The reason I'm doing that is because you are always finding these wonderful
solutions and I can't stand that. :) No, not really of course, but it is
really difficult, as we all know by now, to find a method to harnas these
amounts of energy. I guess, if there was a easy and cheap way we would have
found it by now. We all are hoping to find some ingenious way to get around
all the problems at once, so all solutions are welcome. But also there is a
great possibility that these solutions will fail.
The only thing I can write is, let the new ideas come and try to explain why
you think they work.
Before you read any further I have to warn you :)
TAKE SOME VALIUM TABLETS AND TRY TO RELAX...
>see my web page
>for an idea that is consistant with Steve and Timothy's objections.
I almost dare not saying it but, how accurate is your calculator?
Let me recalculate the values of the various components:
a=55.47 m/s^2 (purple) b=27.73 m/s^2 (red)
Purple x-comp = a sin( 21) = 19.88 (you got 51.62)
Purple y-comp = a cos( 21) = 51.79 (you got 20.3023)
Red x-comp = b cos(-48) = -18.55 (you got -18.9)
Red y-comp = b sin(-48) = -20.61 (you got -20.3021)

■ Written request ■
Extend the forum reply on recalculating the acceleration components, beginning right after its final line.

■ Entries provided ■

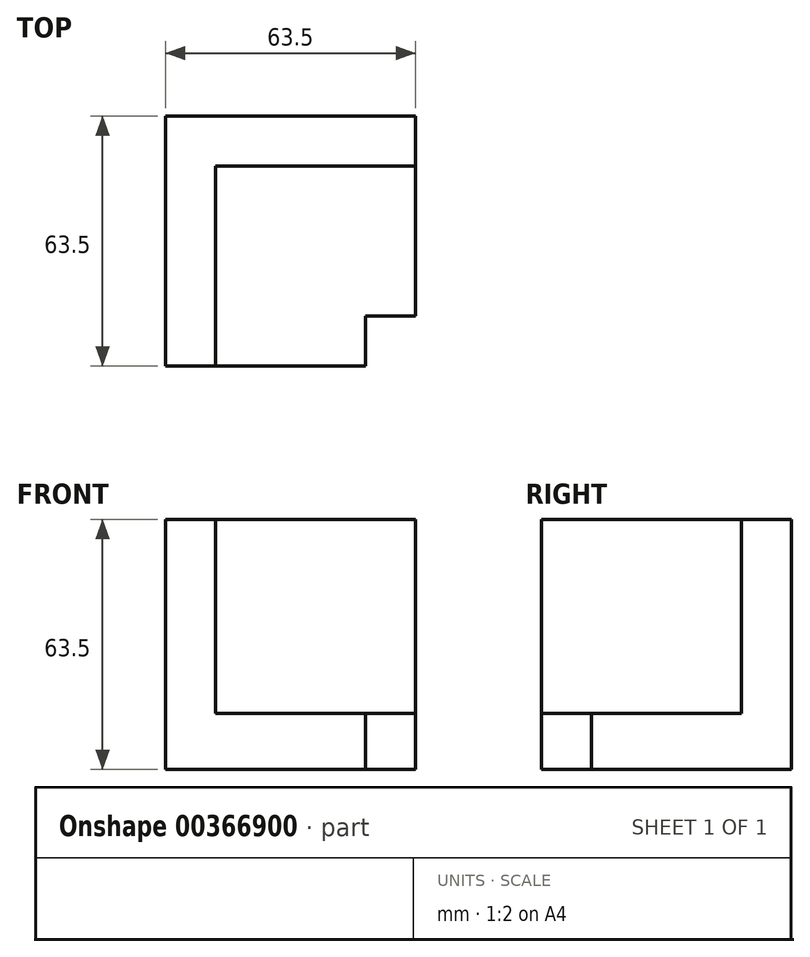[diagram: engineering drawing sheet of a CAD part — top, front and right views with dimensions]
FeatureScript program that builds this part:
annotation { "Feature Type Name" : "Feature", "Feature Type Description" : "" }
export const myFeature = defineFeature(function(context is Context, id is Id, definition is map)
    precondition{}
    {
        {
            var Q0;
            Q0=qCreatedBy(makeId("Front.planeOp"),FACE);
            var sketch = newSketch(context, id + "F0", { "sketchPlane" : qUnion([Q0])});
            skLineSegment(sketch, "E0.bottom", {"start": v(0, 0) * mm, "end": v(63.5, 0) * mm});
            skLineSegment(sketch, "E0.top", {"start": v(0, 63.5) * mm, "end": v(63.5, 63.5) * mm});
            skLineSegment(sketch, "E0.left", {"start": v(0, 0) * mm, "end": v(0, 63.5) * mm});
            skLineSegment(sketch, "E0.right", {"start": v(63.5, 0) * mm, "end": v(63.5, 63.5) * mm});
            skSolve(sketch);
        }
        {
            var Q0;
            Q0=makeQuery(id+"F0.imprint","IMPRINT",FACE,{"disambiguationData":[TD([[makeQuery(id+"F0.imprint","IMPRINT",EDGE,{"derivedFrom":sQuery(id+"F0.wireOp",EDGE,"E0.bottom")}),1.0]])]});
            extrude(context, id + "F1", {"entities" : qUnion([Q0]), "depth" : 63.5 * mm});
        }
        {
            var Q0;
            Q0=makeQuery(id+"F1.opExtrude","SWEPT_FACE",FACE,{"disambiguationData":[OSD([sQuery(id+"F0.wireOp",EDGE,"E0.top")])]});
            var sketch = newSketch(context, id + "F2", { "sketchPlane" : qUnion([Q0])});
            skLineSegment(sketch, "E1.bottom", {"start": v(63.5, -63.5) * mm, "end": v(12.7, -63.5) * mm});
            skLineSegment(sketch, "E1.top", {"start": v(63.5, -12.7) * mm, "end": v(12.7, -12.7) * mm});
            skLineSegment(sketch, "E1.left", {"start": v(63.5, -63.5) * mm, "end": v(63.5, -12.7) * mm});
            skLineSegment(sketch, "E1.right", {"start": v(12.7, -63.5) * mm, "end": v(12.7, -12.7) * mm});
            skSolve(sketch);
        }
        {
            var Q0;
            Q0=makeQuery(id+"F2.imprint","IMPRINT",FACE,{"disambiguationData":[TD([[makeQuery(id+"F2.imprint","IMPRINT",EDGE,{"derivedFrom":sQuery(id+"F2.wireOp",EDGE,"E1.bottom")}),1.0]])]});
            extrude(context, id + "F3", {"entities" : qUnion([Q0]), "operationType" : NewBodyOperationType.REMOVE, "oppositeDirection" : true, "depth" : 49.3 * mm});
        }
        {
            var Q0;
            Q0=makeQuery(id+"F3.boolean.opBoolean","COPY",FACE,{"derivedFrom":makeQuery(id+"F3.opExtrude","CAP_FACE",FACE,{"disambiguationData":[OSD([sQuery(id+"F2.wireOp",EDGE,"E1.bottom"),sQuery(id+"F2.wireOp",EDGE,"E1.top"),sQuery(id+"F2.wireOp",EDGE,"E1.left"),sQuery(id+"F2.wireOp",EDGE,"E1.right")])],"isStart":false})});
            var sketch = newSketch(context, id + "F4", { "sketchPlane" : qUnion([Q0])});
            skLineSegment(sketch, "E2.bottom", {"start": v(63.5, -63.5) * mm, "end": v(50.8, -63.5) * mm});
            skLineSegment(sketch, "E2.top", {"start": v(63.5, -50.8) * mm, "end": v(50.8, -50.8) * mm});
            skLineSegment(sketch, "E2.left", {"start": v(63.5, -63.5) * mm, "end": v(63.5, -50.8) * mm});
            skLineSegment(sketch, "E2.right", {"start": v(50.8, -63.5) * mm, "end": v(50.8, -50.8) * mm});
            skSolve(sketch);
        }
        {
            var Q0;
            Q0=makeQuery(id+"F4.imprint","IMPRINT",FACE,{"disambiguationData":[TD([[makeQuery(id+"F4.imprint","IMPRINT",EDGE,{"derivedFrom":sQuery(id+"F4.wireOp",EDGE,"E2.bottom")}),1.0]])]});
            var Q1;
            Q1 = qSketchRegion(id + "F4", true);
            extrude(context, id + "F5", {"entities" : qUnion([Q0, Q1]), "operationType" : NewBodyOperationType.REMOVE, "oppositeDirection" : true, "depth" : 25.4 * mm});
        }
    });
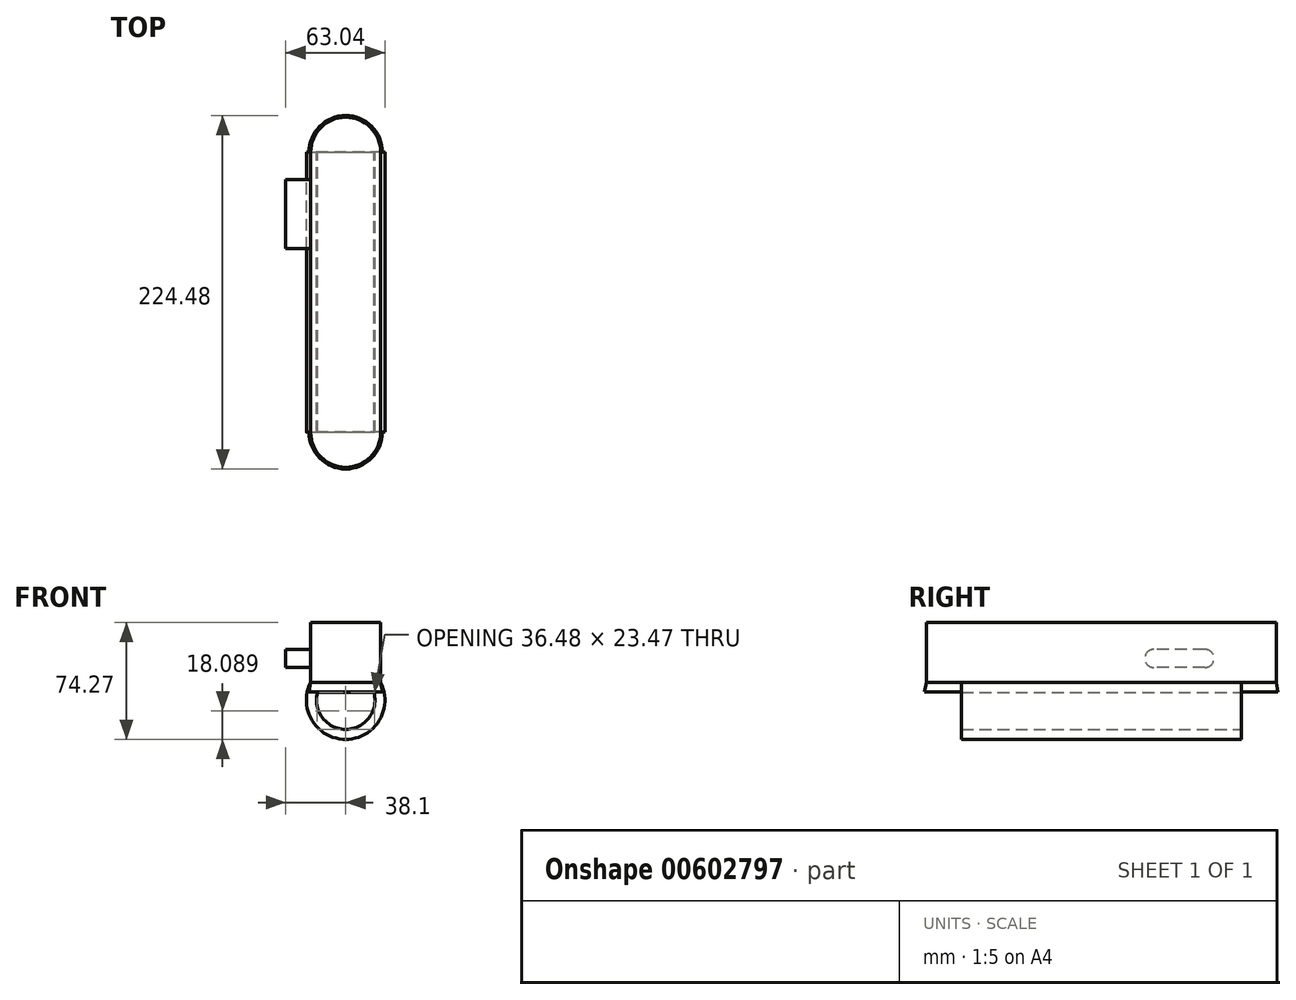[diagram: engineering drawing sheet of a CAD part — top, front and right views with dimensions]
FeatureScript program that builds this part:
annotation { "Feature Type Name" : "Feature", "Feature Type Description" : "" }
export const myFeature = defineFeature(function(context is Context, id is Id, definition is map)
    precondition{}
    {
        {
            var Q0;
            Q0=qCreatedBy(makeId("Front.planeOp"),FACE);
            var sketch = newSketch(context, id + "F0", { "sketchPlane" : qUnion([Q0])});
            skArc(sketch, "E0", {"start": v(-22.26, 11.23) * mm, "mid": v(0, -24.94) * mm, "end": v(22.26, 11.23) * mm});
            skLineSegment(sketch, "E1", {"start": v(-22.26, 11.23) * mm, "end": v(22.26, 11.23) * mm});
            skSolve(sketch);
        }
        {
            var Q0;
            Q0 = qSketchRegion(id + "F0", true);
            extrude(context, id + "F1", {"entities" : qUnion([Q0]), "depth" : 88.9 * mm, "offsetDistance" : 25.4 * mm, "hasSecondDirection" : true, "secondDirectionOppositeDirection" : true, "secondDirectionDepth" : 88.9 * mm});
        }
        {
            var Q0;
            Q0=makeQuery(id+"F1.opExtrude","CAP_FACE",FACE,{"disambiguationData":[OSD([sQuery(id+"F0.wireOp",EDGE,"E0")])],"isStart":false});
            var Q1;
            Q1=makeQuery(id+"F1.opExtrude","CAP_FACE",FACE,{"disambiguationData":[OSD([sQuery(id+"F0.wireOp",EDGE,"E0")])],"isStart":true});
            shell(context, id + "F2", {"entities" : qUnion([Q0, Q1]), "thickness" : 6.35 * mm});
        }
        {
            var Q0;
            Q0=makeQuery(id+"F1.opExtrude","SWEPT_FACE",FACE,{"disambiguationData":[OSD([sQuery(id+"F0.wireOp",EDGE,"E1")])]});
            var sketch = newSketch(context, id + "F3", { "sketchPlane" : qUnion([Q0])});
            skLineSegment(sketch, "E2.bottom", {"start": v(-22.26, 88.9) * mm, "end": v(22.26, 88.9) * mm});
            skLineSegment(sketch, "E2.top", {"start": v(-22.26, -88.9) * mm, "end": v(22.26, -88.9) * mm});
            skLineSegment(sketch, "E2.left", {"start": v(-22.26, 88.9) * mm, "end": v(-22.26, -88.9) * mm});
            skLineSegment(sketch, "E2.right", {"start": v(22.26, 88.9) * mm, "end": v(22.26, -88.9) * mm});
            skArc(sketch, "E3", {"start": v(-22.26, -88.9) * mm, "mid": v(0, -111.16) * mm, "end": v(22.26, -88.9) * mm});
            skArc(sketch, "E4", {"start": v(22.26, 88.9) * mm, "mid": v(0, 111.16) * mm, "end": v(-22.26, 88.9) * mm});
            skSolve(sketch);
        }
        {
            var Q0;
            Q0=makeQuery(id+"F3.imprint","IMPRINT",FACE,{"disambiguationData":[TD([[makeQuery(id+"F3.imprint","IMPRINT",EDGE,{"derivedFrom":sQuery(id+"F3.wireOp",EDGE,"E2.bottom")}),-1.0]])]});
            extrude(context, id + "F4", {"entities" : qUnion([Q0]), "operationType" : NewBodyOperationType.ADD, "depth" : 38.1 * mm, "offsetDistance" : 25.4 * mm});
        }
        {
            var Q0;
            Q0=makeQuery(id+"F3.imprint","IMPRINT",FACE,{"disambiguationData":[TD([[makeQuery(id+"F3.imprint","IMPRINT",EDGE,{"derivedFrom":sQuery(id+"F3.wireOp",EDGE,"E2.top")}),-1.0]])]});
            var Q1;
            Q1=makeQuery(id+"F3.imprint","IMPRINT",FACE,{"disambiguationData":[TD([[makeQuery(id+"F3.imprint","IMPRINT",EDGE,{"derivedFrom":sQuery(id+"F3.wireOp",EDGE,"E2.bottom")}),1.0]])]});
            extrude(context, id + "F5", {"entities" : qUnion([Q0, Q1]), "operationType" : NewBodyOperationType.ADD, "depth" : 38.1 * mm, "offsetDistance" : 25.4 * mm, "hasSecondDirection" : true, "secondDirectionOppositeDirection" : true, "secondDirectionDepth" : 6.1 * mm, "hasSecondDirectionDraft" : true, "secondDirectionDraftAngle" : 10 * degree});
        }
        {
            var Q0;
            Q0=makeQuery(id+"F4.opExtrude","SWEPT_FACE",FACE,{"disambiguationData":[OSD([sQuery(id+"F3.wireOp",EDGE,"E2.left")])]});
            var sketch = newSketch(context, id + "F6", { "sketchPlane" : qUnion([Q0])});
            skLineSegment(sketch, "E5.bottom", {"start": v(-65.75, 32.26) * mm, "end": v(-33.37, 32.26) * mm});
            skLineSegment(sketch, "E5.top", {"start": v(-65.75, 20.71) * mm, "end": v(-33.37, 20.71) * mm});
            skLineSegment(sketch, "E5.left", {"start": v(-65.75, 32.26) * mm, "end": v(-65.75, 20.71) * mm});
            skLineSegment(sketch, "E5.right", {"start": v(-33.37, 32.26) * mm, "end": v(-33.37, 20.71) * mm});
            skArc(sketch, "E6", {"start": v(-33.37, 32.26) * mm, "mid": v(-27.6, 26.49) * mm, "end": v(-33.37, 20.71) * mm});
            skArc(sketch, "E7", {"start": v(-65.75, 32.26) * mm, "mid": v(-71.53, 26.49) * mm, "end": v(-65.75, 20.71) * mm});
            skSolve(sketch);
        }
        {
            var Q0;
            Q0 = qSketchRegion(id + "F6", true);
            extrude(context, id + "F7", {"entities" : qUnion([Q0]), "operationType" : NewBodyOperationType.REMOVE, "oppositeDirection" : true, "depth" : 22.26 * mm, "offsetDistance" : 25.4 * mm});
        }
        {
            var Q0;
            Q0=makeQuery(id+"F7.boolean.opBoolean","COPY",FACE,{"derivedFrom":makeQuery(id+"F7.opExtrude","CAP_FACE",FACE,{"disambiguationData":[OSD([sQuery(id+"F6.wireOp",EDGE,"E5.bottom"),sQuery(id+"F6.wireOp",EDGE,"E5.top"),sQuery(id+"F6.wireOp",EDGE,"E6"),sQuery(id+"F6.wireOp",EDGE,"E7")])],"isStart":false})});
            var sketch = newSketch(context, id + "F8", { "sketchPlane" : qUnion([Q0])});
            skLineSegment(sketch, "E8.bottom", {"start": v(-65.75, 32.26) * mm, "end": v(-33.37, 32.26) * mm});
            skLineSegment(sketch, "E8.top", {"start": v(-65.75, 20.71) * mm, "end": v(-33.37, 20.71) * mm});
            skLineSegment(sketch, "E8.left", {"start": v(-65.75, 32.26) * mm, "end": v(-65.75, 20.71) * mm});
            skLineSegment(sketch, "E8.right", {"start": v(-33.37, 32.26) * mm, "end": v(-33.37, 20.71) * mm});
            skArc(sketch, "E9", {"start": v(-33.37, 32.26) * mm, "mid": v(-27.6, 26.49) * mm, "end": v(-33.37, 20.71) * mm});
            skArc(sketch, "E10", {"start": v(-65.75, 32.26) * mm, "mid": v(-71.53, 26.49) * mm, "end": v(-65.75, 20.71) * mm});
            skSolve(sketch);
        }
        {
            var Q0;
            Q0 = qSketchRegion(id + "F8", true);
            extrude(context, id + "F9", {"entities" : qUnion([Q0]), "operationType" : NewBodyOperationType.ADD, "depth" : 38.1 * mm, "offsetDistance" : 25.4 * mm});
        }
    });
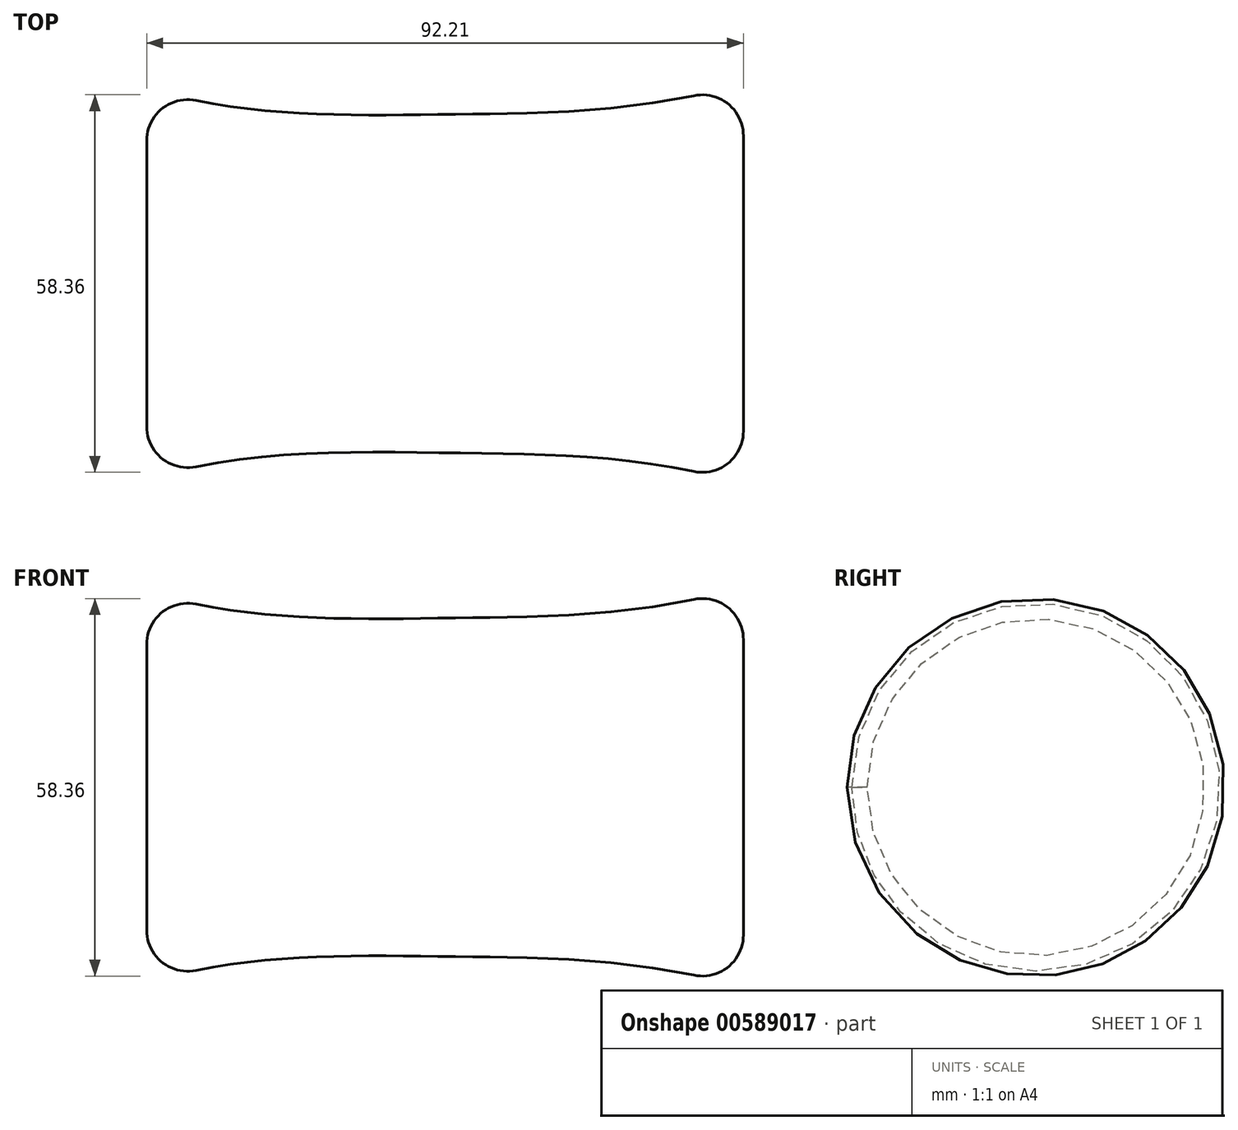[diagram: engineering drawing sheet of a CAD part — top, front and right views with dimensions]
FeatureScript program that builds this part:
annotation { "Feature Type Name" : "Feature", "Feature Type Description" : "" }
export const myFeature = defineFeature(function(context is Context, id is Id, definition is map)
    precondition{}
    {
        {
            var Q0;
            Q0=qCreatedBy(makeId("Top.planeOp"),FACE);
            var sketch = newSketch(context, id + "F0", { "sketchPlane" : qUnion([Q0])});
            skFitSpline(sketch, "E0", {"points": [v(-47.17, 38.3) * mm, v(0, 34.19) * mm, v(45.04, 38.97) * mm], "startDerivative": vector(89.11, -28.28) * mm, "endDerivative": vector(96.4, 27.82) * mm});
            skLineSegment(sketch, "E1", {"start": v(-47.17, 30.1) * mm, "end": v(-47.17, 8.02) * mm});
            skLineSegment(sketch, "E2", {"start": v(-47.17, 8.02) * mm, "end": v(45.04, 8.02) * mm});
            skLineSegment(sketch, "E3", {"start": v(45.04, 8.02) * mm, "end": v(45.04, 30.85) * mm});
            skArc(sketch, "E4.filletArc", {"start": v(-39.55, 36.33) * mm, "mid": v(-44.84, 35.03) * mm, "end": v(-47.17, 30.1) * mm});
            skArc(sketch, "E5.filletArc", {"start": v(45.04, 30.85) * mm, "mid": v(42.7, 35.78) * mm, "end": v(37.39, 37.07) * mm});
            skSolve(sketch);
        }
        {
            var Q0;
            Q0=makeQuery(id+"F0.imprint","IMPRINT",FACE,{"disambiguationData":[TD([[makeQuery(id+"F0.imprint","IMPRINT",EDGE,{"derivedFrom":sQuery(id+"F0.wireOp",EDGE,"E0")}),-1.0]])]});
            var Q1;
            Q1=sQuery(id+"F0.wireOp",EDGE,"E2");
            revolve(context, id + "F1", {"entities" : qUnion([Q0]), "axis" : qUnion([Q1]), "revolveType" : RevolveType.FULL});
        }
    });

■ Answer to the exercise ■
I checked all cos and sin formulas in the drawing and all seem to be OK, the
only things that are wrong are the final decimal numbers.
If you now sum the several components:
y=51.79-20.61=31.18 (This value is too high to compensate)
(You wrote the formulas where you calculated the accelerations wrong but the
answers seemed right)
If you think other angles would make your system work, I still am certain it
If you want to give it a try here are more general formulas:
t is the angle for which you took 21
a=2b (reflected momentum is twice the absorbed momentum)
remember t is between 0 and 90
x=Px+Rx=2b sin(t) + b cos(-2t)
y=Py+Ry=2b cos(t) + b sin(-2t)
only t=90 will make y equal to zero, but t=90 means the light goes straight
on, whithout touching the mirror or absorber.